### Problem to work on
Update everything from the line containing "column rather than" down to the end of the records by replacing "window" with "editor", and give those lines again with nothing else changed.

### Working data
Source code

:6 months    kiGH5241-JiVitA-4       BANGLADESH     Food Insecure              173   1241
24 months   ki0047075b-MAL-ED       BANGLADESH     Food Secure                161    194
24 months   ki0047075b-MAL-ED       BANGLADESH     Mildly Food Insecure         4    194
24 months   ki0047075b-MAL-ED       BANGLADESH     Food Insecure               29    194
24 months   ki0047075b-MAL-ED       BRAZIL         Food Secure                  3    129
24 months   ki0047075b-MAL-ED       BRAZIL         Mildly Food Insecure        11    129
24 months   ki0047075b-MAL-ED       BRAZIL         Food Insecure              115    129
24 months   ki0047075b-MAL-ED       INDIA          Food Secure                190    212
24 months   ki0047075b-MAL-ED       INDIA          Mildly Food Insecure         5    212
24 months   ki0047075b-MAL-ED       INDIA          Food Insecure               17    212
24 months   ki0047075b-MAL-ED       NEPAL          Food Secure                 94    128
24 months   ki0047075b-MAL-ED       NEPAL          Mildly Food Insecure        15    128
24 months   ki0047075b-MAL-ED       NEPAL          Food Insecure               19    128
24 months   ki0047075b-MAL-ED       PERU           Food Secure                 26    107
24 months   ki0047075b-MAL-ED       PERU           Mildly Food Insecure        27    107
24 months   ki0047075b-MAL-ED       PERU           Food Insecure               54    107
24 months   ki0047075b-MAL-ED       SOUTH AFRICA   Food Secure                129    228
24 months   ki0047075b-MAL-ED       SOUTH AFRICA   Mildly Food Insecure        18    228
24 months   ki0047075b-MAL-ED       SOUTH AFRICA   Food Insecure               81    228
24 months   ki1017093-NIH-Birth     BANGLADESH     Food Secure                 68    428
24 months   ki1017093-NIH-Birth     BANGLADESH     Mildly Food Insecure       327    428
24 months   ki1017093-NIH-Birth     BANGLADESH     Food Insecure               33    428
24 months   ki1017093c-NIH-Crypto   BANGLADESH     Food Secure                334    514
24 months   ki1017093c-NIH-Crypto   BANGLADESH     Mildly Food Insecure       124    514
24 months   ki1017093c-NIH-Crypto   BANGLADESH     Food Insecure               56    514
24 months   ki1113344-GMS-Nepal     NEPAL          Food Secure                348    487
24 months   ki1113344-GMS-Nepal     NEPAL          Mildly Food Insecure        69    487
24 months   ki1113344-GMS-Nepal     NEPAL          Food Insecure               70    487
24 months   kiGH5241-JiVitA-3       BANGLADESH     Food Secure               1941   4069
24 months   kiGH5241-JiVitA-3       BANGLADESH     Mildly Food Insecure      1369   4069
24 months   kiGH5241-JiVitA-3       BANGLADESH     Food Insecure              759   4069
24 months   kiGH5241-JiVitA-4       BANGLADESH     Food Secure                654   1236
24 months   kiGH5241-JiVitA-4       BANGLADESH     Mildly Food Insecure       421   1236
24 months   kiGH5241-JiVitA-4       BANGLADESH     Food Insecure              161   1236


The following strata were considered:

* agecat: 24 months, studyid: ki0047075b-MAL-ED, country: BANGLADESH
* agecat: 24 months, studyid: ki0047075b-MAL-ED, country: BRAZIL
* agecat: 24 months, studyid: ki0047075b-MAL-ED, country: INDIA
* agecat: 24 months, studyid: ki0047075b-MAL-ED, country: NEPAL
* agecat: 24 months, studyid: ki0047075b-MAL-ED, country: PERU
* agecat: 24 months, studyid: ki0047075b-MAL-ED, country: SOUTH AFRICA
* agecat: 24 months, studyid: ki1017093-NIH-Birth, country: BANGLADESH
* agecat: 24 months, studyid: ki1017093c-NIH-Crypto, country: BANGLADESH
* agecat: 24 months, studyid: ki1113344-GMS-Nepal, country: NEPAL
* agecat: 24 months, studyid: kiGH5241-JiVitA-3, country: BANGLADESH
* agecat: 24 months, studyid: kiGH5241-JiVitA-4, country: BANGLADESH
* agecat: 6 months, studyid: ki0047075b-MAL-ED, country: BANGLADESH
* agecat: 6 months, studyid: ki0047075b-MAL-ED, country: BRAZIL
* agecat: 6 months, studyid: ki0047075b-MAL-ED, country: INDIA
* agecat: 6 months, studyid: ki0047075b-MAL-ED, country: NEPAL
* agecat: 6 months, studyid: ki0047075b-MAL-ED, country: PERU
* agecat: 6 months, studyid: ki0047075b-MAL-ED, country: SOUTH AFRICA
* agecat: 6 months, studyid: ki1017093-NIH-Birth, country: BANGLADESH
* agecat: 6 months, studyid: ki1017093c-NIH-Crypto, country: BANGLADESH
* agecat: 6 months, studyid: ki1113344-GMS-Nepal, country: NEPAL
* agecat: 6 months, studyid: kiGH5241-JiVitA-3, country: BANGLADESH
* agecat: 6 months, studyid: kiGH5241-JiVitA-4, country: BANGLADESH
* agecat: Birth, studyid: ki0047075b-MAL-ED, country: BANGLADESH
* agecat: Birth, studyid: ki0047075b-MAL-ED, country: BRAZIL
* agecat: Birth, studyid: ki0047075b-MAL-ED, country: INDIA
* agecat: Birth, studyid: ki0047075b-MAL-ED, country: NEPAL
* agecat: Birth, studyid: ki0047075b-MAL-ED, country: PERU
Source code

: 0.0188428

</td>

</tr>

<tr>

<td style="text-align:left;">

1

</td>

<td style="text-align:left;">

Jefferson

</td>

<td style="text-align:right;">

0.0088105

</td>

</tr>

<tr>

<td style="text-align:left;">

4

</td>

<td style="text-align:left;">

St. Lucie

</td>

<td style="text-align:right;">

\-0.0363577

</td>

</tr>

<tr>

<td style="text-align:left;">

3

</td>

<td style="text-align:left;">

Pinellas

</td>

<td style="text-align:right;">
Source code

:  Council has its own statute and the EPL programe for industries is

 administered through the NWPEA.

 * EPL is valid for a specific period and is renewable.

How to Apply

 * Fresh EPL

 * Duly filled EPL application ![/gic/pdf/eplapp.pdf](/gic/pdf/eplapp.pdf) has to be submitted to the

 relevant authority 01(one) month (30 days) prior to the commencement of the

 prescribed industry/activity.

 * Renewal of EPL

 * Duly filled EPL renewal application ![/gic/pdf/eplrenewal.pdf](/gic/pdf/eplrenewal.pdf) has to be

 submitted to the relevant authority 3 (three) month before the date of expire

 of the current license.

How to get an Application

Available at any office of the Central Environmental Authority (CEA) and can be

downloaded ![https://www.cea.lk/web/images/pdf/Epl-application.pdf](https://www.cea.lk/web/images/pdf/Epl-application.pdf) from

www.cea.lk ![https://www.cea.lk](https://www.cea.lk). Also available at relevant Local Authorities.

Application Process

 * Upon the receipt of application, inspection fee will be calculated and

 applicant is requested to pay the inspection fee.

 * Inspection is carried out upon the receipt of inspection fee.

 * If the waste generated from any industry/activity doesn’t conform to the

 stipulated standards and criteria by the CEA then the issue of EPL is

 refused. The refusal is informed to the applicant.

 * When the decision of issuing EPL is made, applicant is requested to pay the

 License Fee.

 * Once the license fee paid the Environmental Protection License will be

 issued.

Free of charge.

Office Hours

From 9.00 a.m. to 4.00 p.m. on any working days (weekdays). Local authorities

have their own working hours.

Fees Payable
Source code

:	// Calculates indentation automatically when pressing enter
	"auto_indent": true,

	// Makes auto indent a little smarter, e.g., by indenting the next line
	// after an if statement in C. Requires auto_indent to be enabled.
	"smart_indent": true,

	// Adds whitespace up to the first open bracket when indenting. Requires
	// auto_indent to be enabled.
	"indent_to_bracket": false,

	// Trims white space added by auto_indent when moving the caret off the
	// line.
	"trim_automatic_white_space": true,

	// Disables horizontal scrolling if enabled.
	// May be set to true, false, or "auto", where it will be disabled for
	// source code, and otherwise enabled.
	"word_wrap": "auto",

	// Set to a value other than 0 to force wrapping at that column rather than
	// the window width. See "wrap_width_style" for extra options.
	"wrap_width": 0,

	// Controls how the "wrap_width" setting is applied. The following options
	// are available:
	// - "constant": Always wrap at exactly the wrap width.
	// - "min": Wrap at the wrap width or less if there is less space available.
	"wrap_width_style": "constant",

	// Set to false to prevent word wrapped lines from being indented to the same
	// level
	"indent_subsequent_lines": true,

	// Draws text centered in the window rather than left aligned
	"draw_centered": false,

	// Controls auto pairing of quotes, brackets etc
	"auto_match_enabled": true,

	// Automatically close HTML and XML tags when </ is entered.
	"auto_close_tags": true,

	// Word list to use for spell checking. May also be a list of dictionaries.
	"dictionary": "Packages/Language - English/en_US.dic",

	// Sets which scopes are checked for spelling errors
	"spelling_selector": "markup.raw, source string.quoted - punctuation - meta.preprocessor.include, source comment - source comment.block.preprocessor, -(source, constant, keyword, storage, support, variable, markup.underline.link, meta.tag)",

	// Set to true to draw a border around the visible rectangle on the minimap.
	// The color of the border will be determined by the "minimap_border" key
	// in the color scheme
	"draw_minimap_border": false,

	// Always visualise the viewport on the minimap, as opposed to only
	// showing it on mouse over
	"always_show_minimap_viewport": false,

### Result
	// Set to a value other than 0 to force wrapping at that column rather than
	// the editor width. See "wrap_width_style" for extra options.
	"wrap_width": 0,

	// Controls how the "wrap_width" setting is applied. The following options
	// are available:
	// - "constant": Always wrap at exactly the wrap width.
	// - "min": Wrap at the wrap width or less if there is less space available.
	"wrap_width_style": "constant",

	// Set to false to prevent word wrapped lines from being indented to the same
	// level
	"indent_subsequent_lines": true,

	// Draws text centered in the editor rather than left aligned
	"draw_centered": false,

	// Controls auto pairing of quotes, brackets etc
	"auto_match_enabled": true,

	// Automatically close HTML and XML tags when </ is entered.
	"auto_close_tags": true,

	// Word list to use for spell checking. May also be a list of dictionaries.
	"dictionary": "Packages/Language - English/en_US.dic",

	// Sets which scopes are checked for spelling errors
	"spelling_selector": "markup.raw, source string.quoted - punctuation - meta.preprocessor.include, source comment - source comment.block.preprocessor, -(source, constant, keyword, storage, support, variable, markup.underline.link, meta.tag)",

	// Set to true to draw a border around the visible rectangle on the minimap.
	// The color of the border will be determined by the "minimap_border" key
	// in the color scheme
	"draw_minimap_border": false,

	// Always visualise the viewport on the minimap, as opposed to only
	// showing it on mouse over
	"always_show_minimap_viewport": false,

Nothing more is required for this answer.